• [PROBLEM TO WORK ON]:
An exact reprint of the listing is required, with no pictures included.

• [AVAILABLE DATA]:

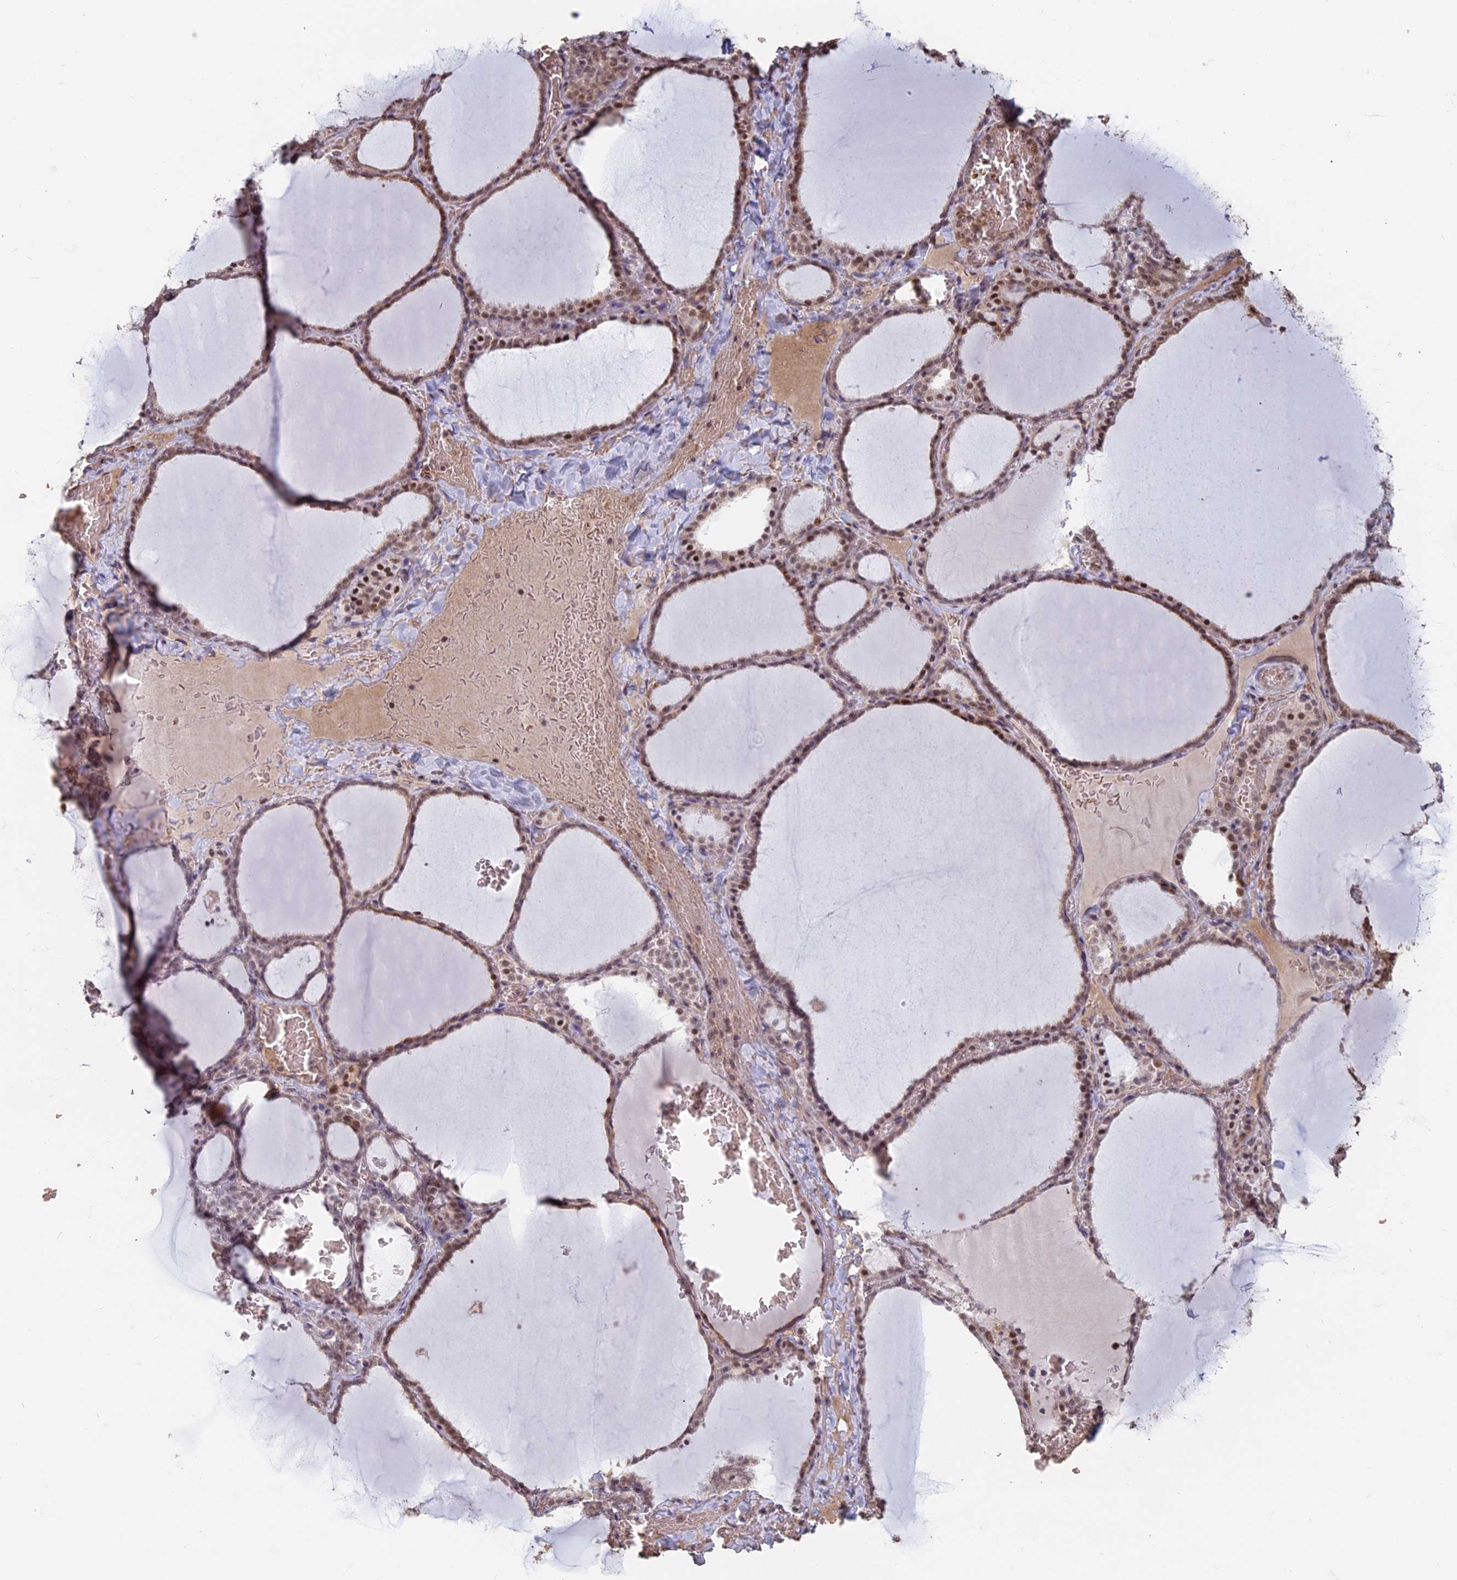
{"staining": {"intensity": "moderate", "quantity": "25%-75%", "location": "nuclear"}, "tissue": "thyroid gland", "cell_type": "Glandular cells", "image_type": "normal", "snomed": [{"axis": "morphology", "description": "Normal tissue, NOS"}, {"axis": "topography", "description": "Thyroid gland"}], "caption": "Moderate nuclear protein staining is present in about 25%-75% of glandular cells in thyroid gland. Using DAB (brown) and hematoxylin (blue) stains, captured at high magnification using brightfield microscopy.", "gene": "MFAP1", "patient": {"sex": "female", "age": 39}}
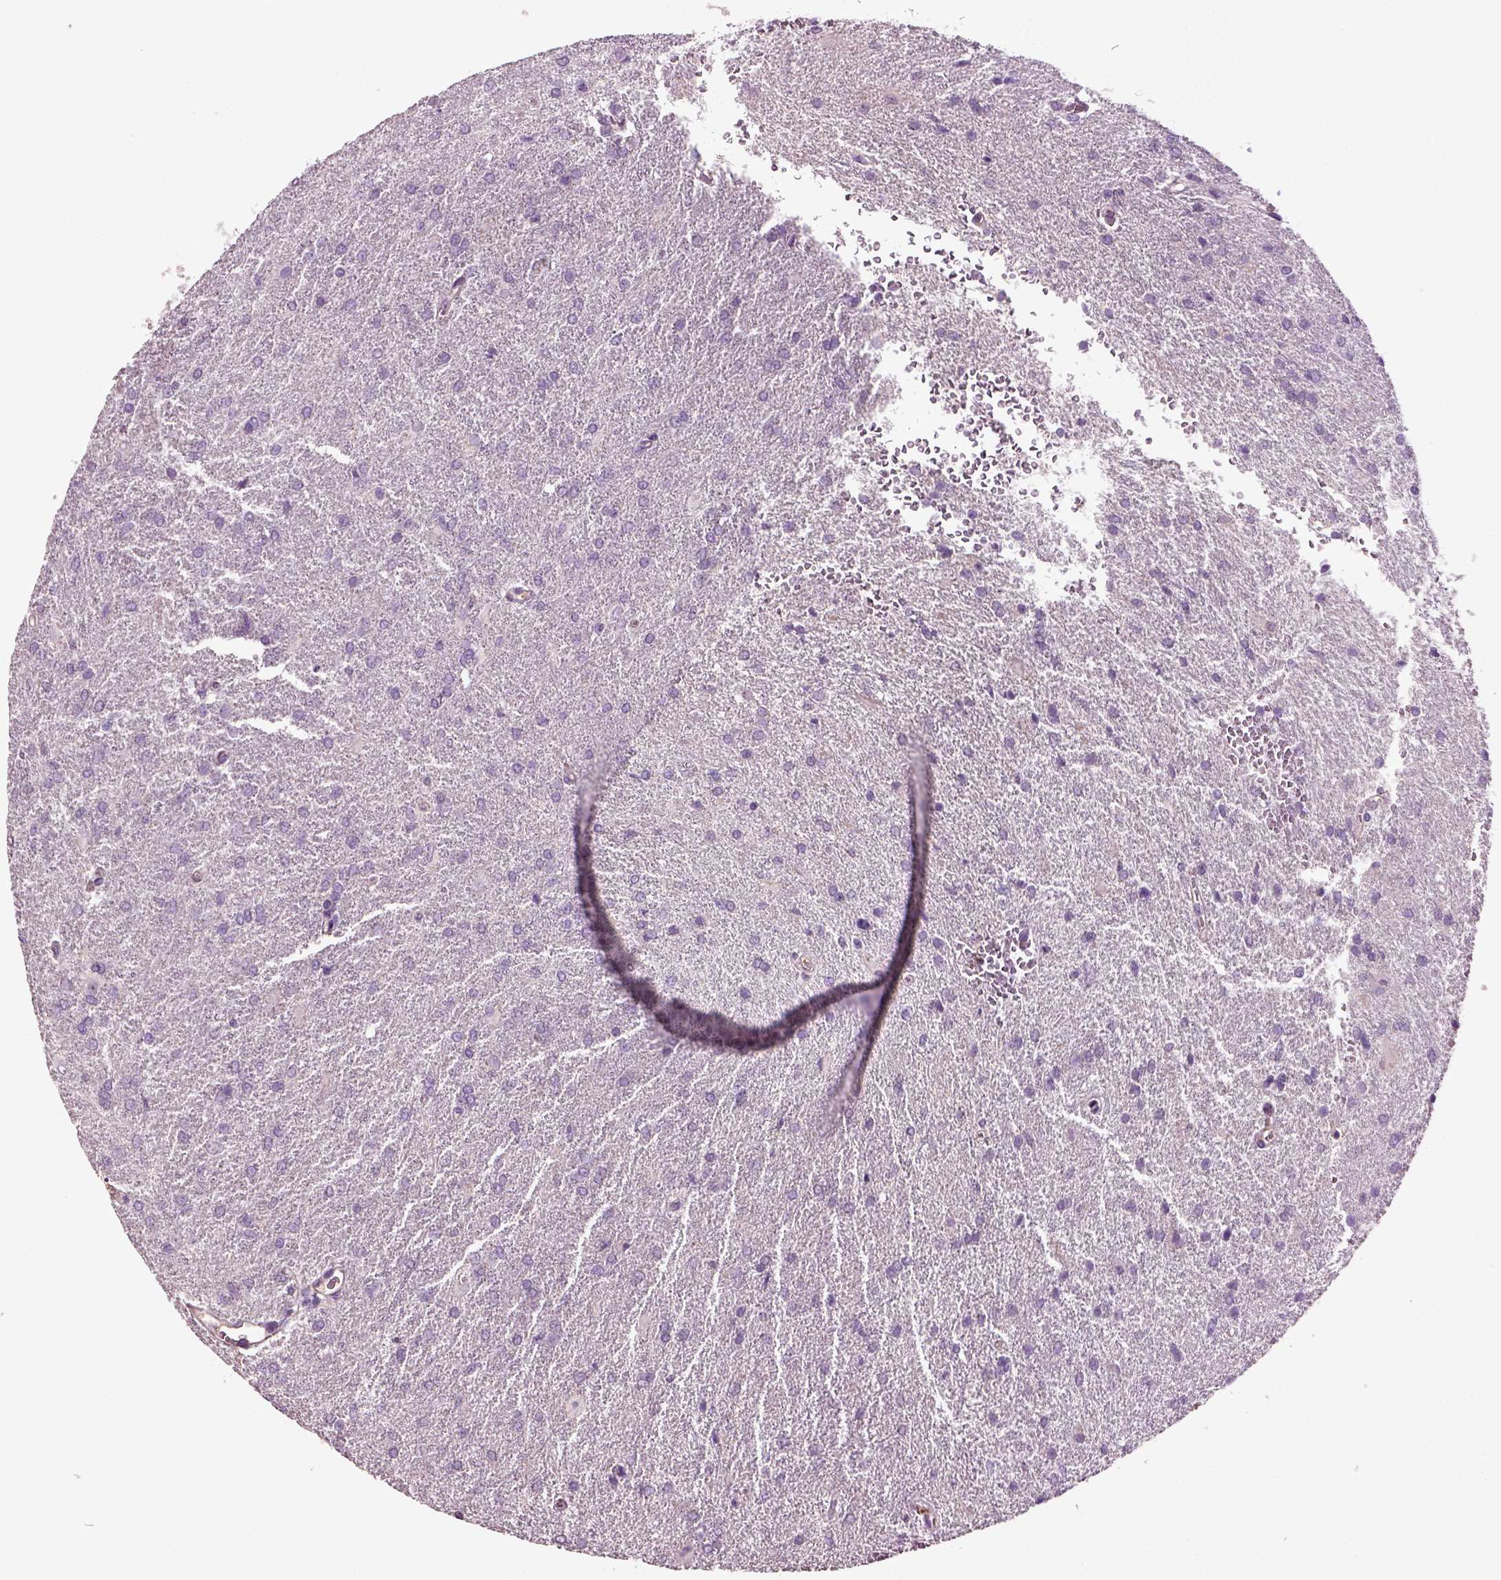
{"staining": {"intensity": "negative", "quantity": "none", "location": "none"}, "tissue": "glioma", "cell_type": "Tumor cells", "image_type": "cancer", "snomed": [{"axis": "morphology", "description": "Glioma, malignant, High grade"}, {"axis": "topography", "description": "Brain"}], "caption": "Image shows no significant protein expression in tumor cells of glioma.", "gene": "DEFB118", "patient": {"sex": "male", "age": 68}}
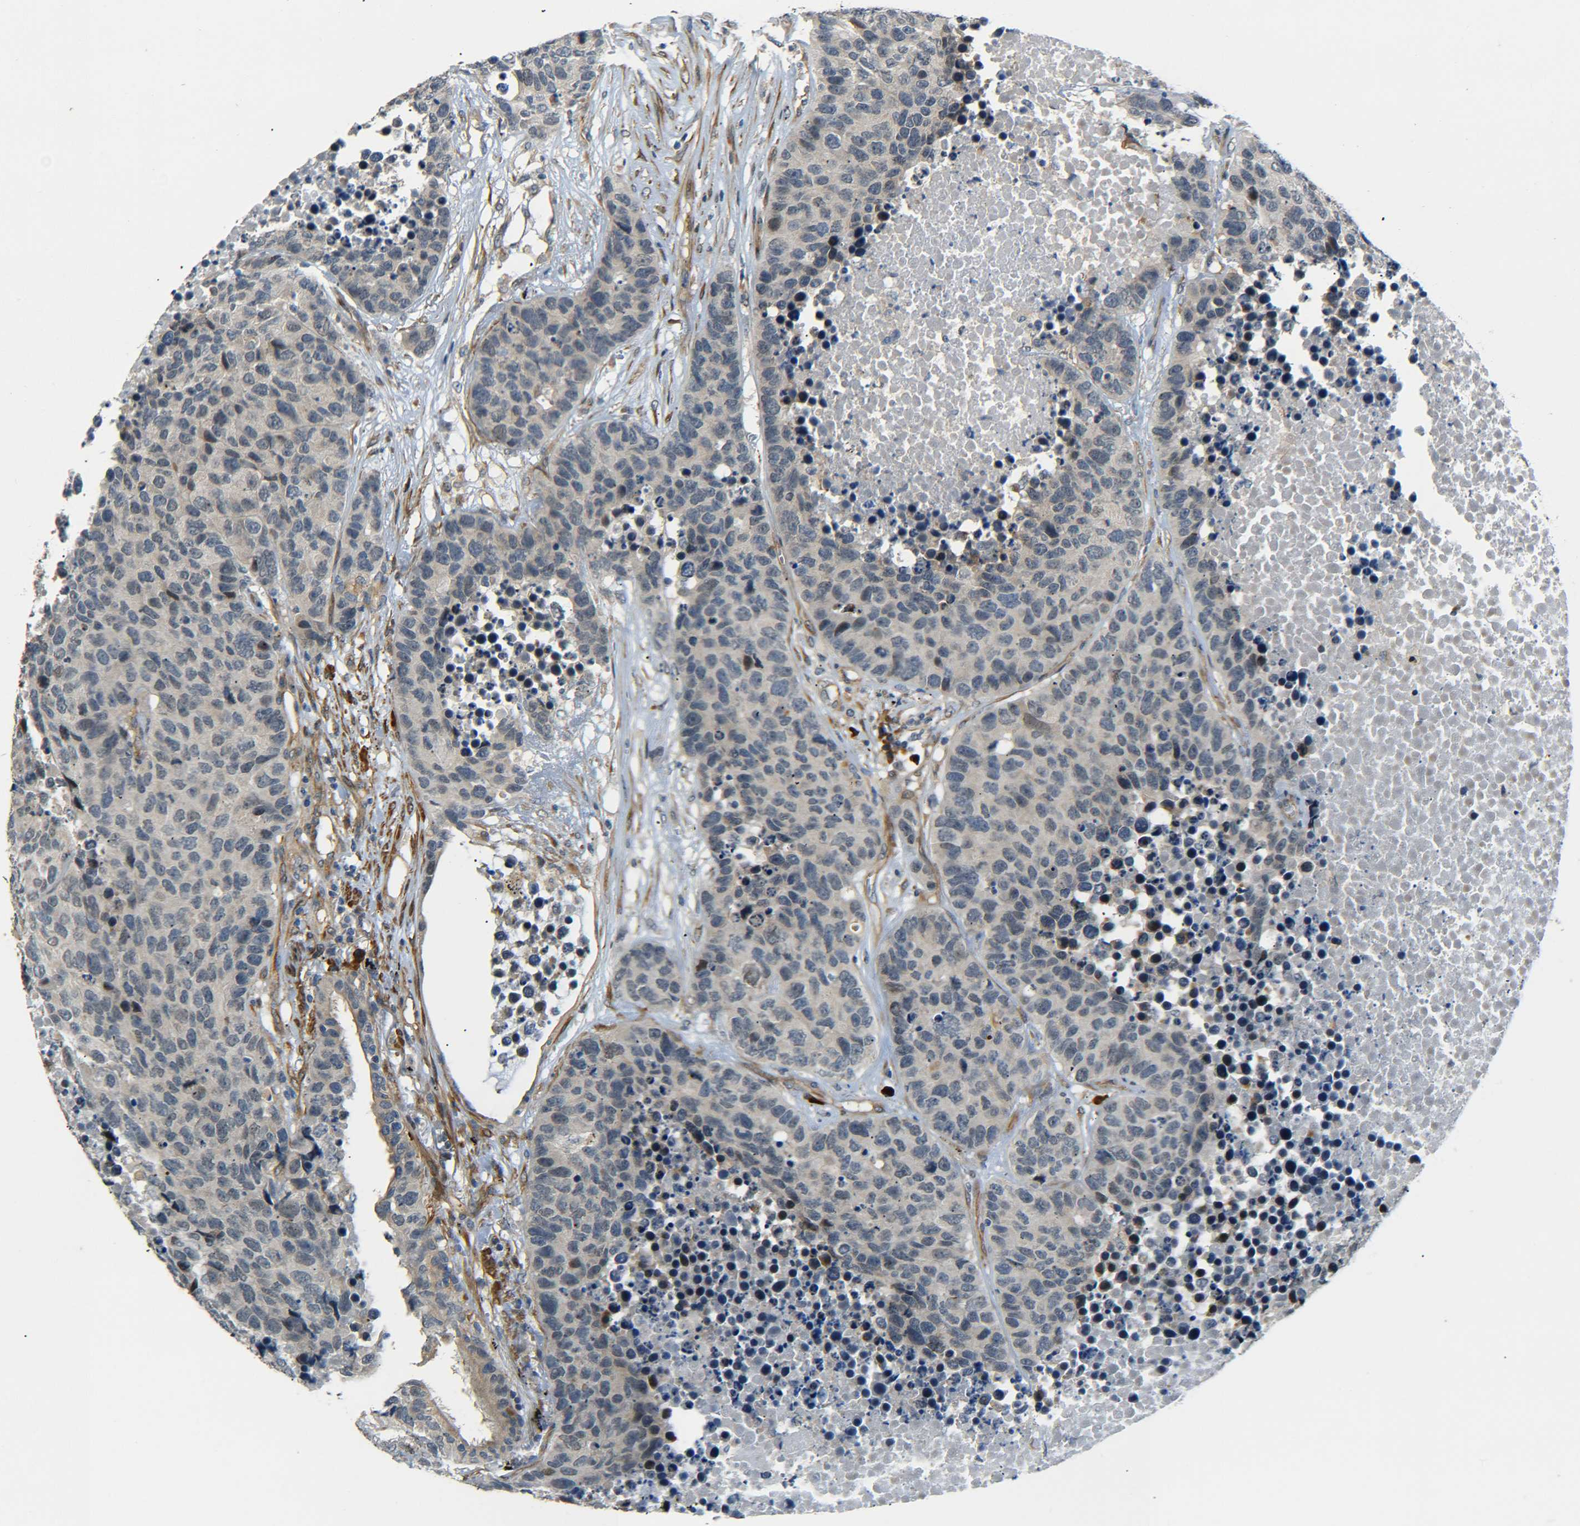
{"staining": {"intensity": "weak", "quantity": "<25%", "location": "nuclear"}, "tissue": "carcinoid", "cell_type": "Tumor cells", "image_type": "cancer", "snomed": [{"axis": "morphology", "description": "Carcinoid, malignant, NOS"}, {"axis": "topography", "description": "Lung"}], "caption": "A photomicrograph of human carcinoid (malignant) is negative for staining in tumor cells.", "gene": "MEIS1", "patient": {"sex": "male", "age": 60}}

• [WRITTEN RESPONSE]:
{"staining": {"intensity": "moderate", "quantity": "25%-75%", "location": "nuclear"}, "tissue": "thyroid gland", "cell_type": "Glandular cells", "image_type": "normal", "snomed": [{"axis": "morphology", "description": "Normal tissue, NOS"}, {"axis": "topography", "description": "Thyroid gland"}], "caption": "Moderate nuclear protein staining is present in about 25%-75% of glandular cells in thyroid gland. Using DAB (brown) and hematoxylin (blue) stains, captured at high magnification using brightfield microscopy.", "gene": "MFAP1", "patient": {"sex": "female", "age": 39}}
{"staining": {"intensity": "negative", "quantity": "none", "location": "none"}, "tissue": "glioma", "cell_type": "Tumor cells", "image_type": "cancer", "snomed": [{"axis": "morphology", "description": "Glioma, malignant, High grade"}, {"axis": "topography", "description": "Brain"}], "caption": "Image shows no significant protein expression in tumor cells of glioma.", "gene": "DEFB118", "patient": {"sex": "male", "age": 68}}
{"staining": {"intensity": "weak", "quantity": "<25%", "location": "nuclear"}, "tissue": "carcinoid", "cell_type": "Tumor cells", "image_type": "cancer", "snomed": [{"axis": "morphology", "description": "Carcinoid, malignant, NOS"}, {"axis": "topography", "description": "Lung"}], "caption": "A photomicrograph of human carcinoid (malignant) is negative for staining in tumor cells.", "gene": "MEIS1", "patient": {"sex": "male", "age": 60}}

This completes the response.